Search code examples
phpexcelmime-typesxlsxfileinfo

Detect excel .xlsx file mimetype via PHP


I can't detect mimetype for xlsx Excel file via PHP because it's zip archive.

File utilite

file file.xlsx
file.xlsx: Zip archive data, at least v2.0 to extract

PECL fileinfo

$finfo = finfo_open(FILEINFO_MIME_TYPE);
finfo_file($finfo, "file.xlsx");
application/zip

How to validate it? Unpack and view structure? But if it's arcbomb?


Solution

  • I know this works for zip files, but I'm not too sure about xlsx files.
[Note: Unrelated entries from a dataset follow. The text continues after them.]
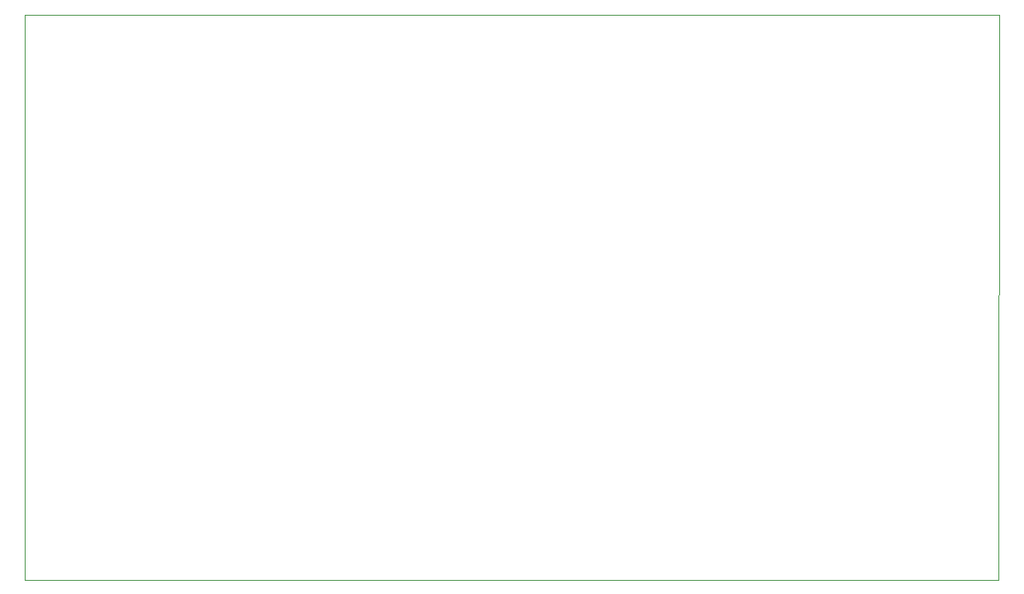
<source format=gm1>
%TF.GenerationSoftware,KiCad,Pcbnew,(5.1.12)-1*%
%TF.CreationDate,2021-11-29T00:37:47+03:00*%
%TF.ProjectId,lepetocontrol,6c657065-746f-4636-9f6e-74726f6c2e6b,rev?*%
%TF.SameCoordinates,Original*%
%TF.FileFunction,Profile,NP*%
%FSLAX46Y46*%
G04 Gerber Fmt 4.6, Leading zero omitted, Abs format (unit mm)*
G04 Created by KiCad (PCBNEW (5.1.12)-1) date 2021-11-29 00:37:47*
%MOMM*%
%LPD*%
G01*
G04 APERTURE LIST*
%TA.AperFunction,Profile*%
%ADD10C,0.050000*%
%TD*%
G04 APERTURE END LIST*
D10*
X274955000Y-138000000D02*
X175000000Y-138000000D01*
X275000000Y-80000000D02*
X175000000Y-80000000D01*
X175000000Y-80000000D02*
X175000000Y-138000000D01*
X274955000Y-138000000D02*
X275000000Y-80000000D01*
M02*

</source>
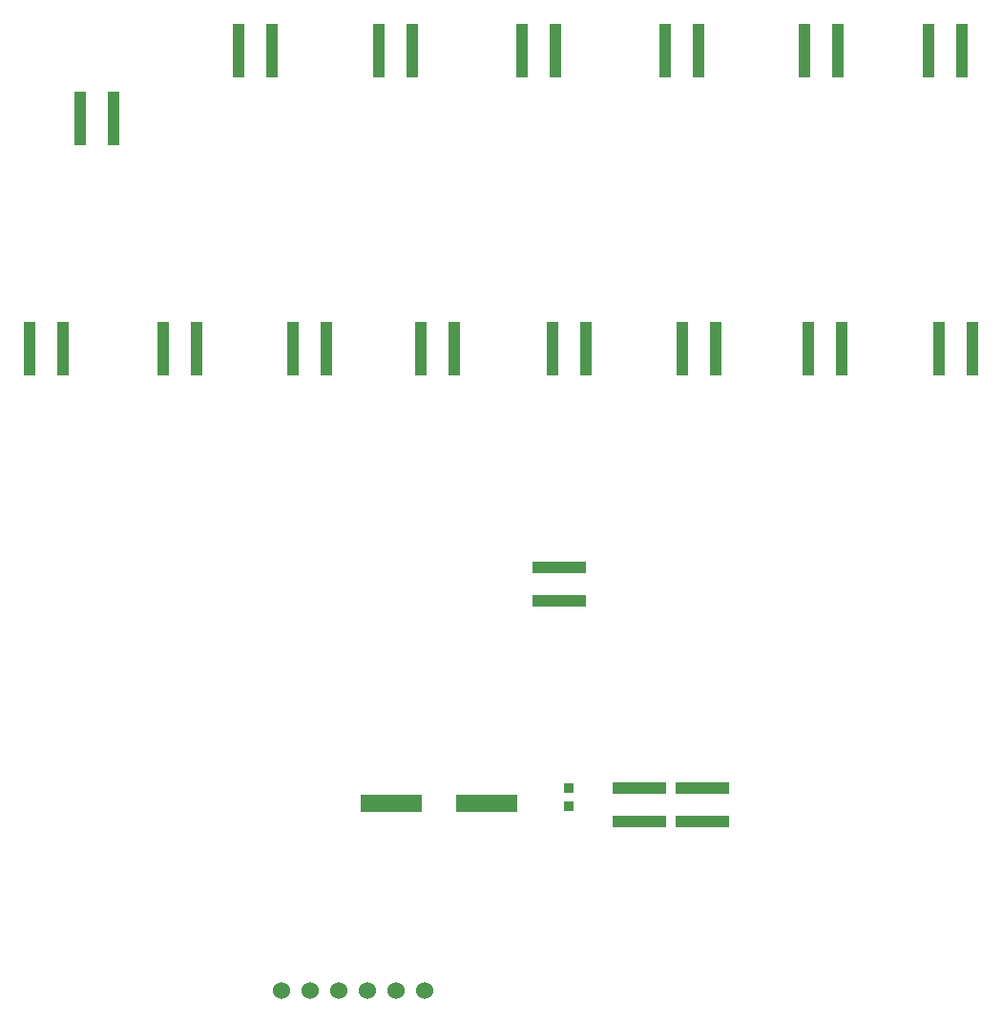
<source format=gtp>
G04*
G04 #@! TF.GenerationSoftware,Altium Limited,Altium Designer,19.0.10 (269)*
G04*
G04 Layer_Color=8421504*
%FSLAX25Y25*%
%MOIN*%
G70*
G01*
G75*
%ADD16R,0.18779X0.04134*%
%ADD17R,0.03740X0.03347*%
%ADD18C,0.06000*%
%ADD19R,0.04134X0.18779*%
%ADD20R,0.21654X0.05906*%
D16*
X218500Y165693D02*
D03*
Y154000D02*
D03*
X268500Y77153D02*
D03*
Y88846D02*
D03*
X246500Y77154D02*
D03*
Y88846D02*
D03*
D17*
X222000Y88669D02*
D03*
Y82370D02*
D03*
D18*
X171500Y18000D02*
D03*
X161500D02*
D03*
X151500D02*
D03*
X141500D02*
D03*
X131500D02*
D03*
X121500D02*
D03*
D19*
X51154Y322500D02*
D03*
X62846D02*
D03*
X106654Y346000D02*
D03*
X118346D02*
D03*
X155654D02*
D03*
X167346D02*
D03*
X205654D02*
D03*
X217346D02*
D03*
X255654D02*
D03*
X267346D02*
D03*
X304154D02*
D03*
X315846D02*
D03*
X347658D02*
D03*
X359350D02*
D03*
X351154Y242000D02*
D03*
X362846D02*
D03*
X305654D02*
D03*
X317346D02*
D03*
X261654D02*
D03*
X273346D02*
D03*
X216154D02*
D03*
X227846D02*
D03*
X170154D02*
D03*
X181846D02*
D03*
X125654D02*
D03*
X137346D02*
D03*
X80154D02*
D03*
X91846D02*
D03*
X33650D02*
D03*
X45342D02*
D03*
D20*
X193232Y83500D02*
D03*
X159768D02*
D03*
M02*

</source>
It's worth a try:

    To list the files in a zip archive:

    $zip = new ZipArchive;
    $res = $zip->open('test.zip');
    if ($res === TRUE) {
        for ($i=0; $i<$zip->numFiles; $i++) {
            print_r($zip->statIndex($i));
        }
        $zip->close();
    } else {
        echo 'failed, code:' . $res;
    }
    

    This will print all the files like this:

    Array
    (
        [name] => file.png
        [index] => 2
        [crc] => -485783131
        [size] => 1486337
        [mtime] => 1311209860
        [comp_size] => 1484832
        [comp_method] => 8
    )
    

    As you can see here, it gives the size and the comp_size for each archive. If it is an archive bomb, the ratio between these two numbers will be astronomical. You could simply put a limit of however many megabytes you want the maximum decompressed file size and if it exceeds that amount, skip that file and give an error message back to the user, else proceed with your extraction. See the manual for more information.